I'm trying to index an array of floating point values representing features, and be able to perform more_like_this queries to find similar documents that share similar floating point features in a multidimensional array of features. My features are something like 300 dimensions of floating point values, and their order matters.
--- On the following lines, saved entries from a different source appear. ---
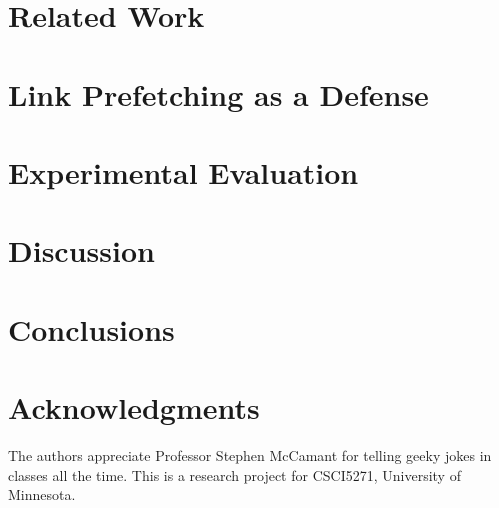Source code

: \documentclass{sig-alternate-05-2015}
\begin{document}
\section{Related Work}


\section{Link Prefetching as a Defense}


\section{Experimental Evaluation}


\section{Discussion}


\section{Conclusions}



\section{Acknowledgments}
The authors appreciate Professor Stephen McCamant for telling geeky jokes in classes all the time.
This is a research project for CSCI5271, University of Minnesota.



\end{document}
To try and find similar features, I have a mapping that includes a text type to store the features. I analyze it with a custom analyzer, a whitespace tokenizer, and the filters: ["delimited_payload_filter", "min_hash_filter"]. My hope is that this can take a text type such as: "["0.18 -0.01 0.37 -0.24 -0.03 0.21 0.20 0.19 0.06", "-0.04 -0.20 0.18 0.09 -0.06 -0.29 -0.19", ...]", tokenize it with the positions and values of each element using the delimited_payload_filter, e.g.: "0.18|1 -0.01|2 ...", then hash these w/ min_hash using buckets/hashes so that I get a meaningful locality sensitive hash that is able to index the values of features. I'm able to use the more_like_this query on this type just fine, but not entirely sure what is happening.
When I use explain=true, I'm getting a lot of information on the min_hash value it matched, but what I'm not positive about is whether it is really using the positions of the feature values it finds as part of the term vector, or if it is only using the token itself? In other words, is min_hash using "0.18|1" as a token, or "0.18"?
Any help much appreciated!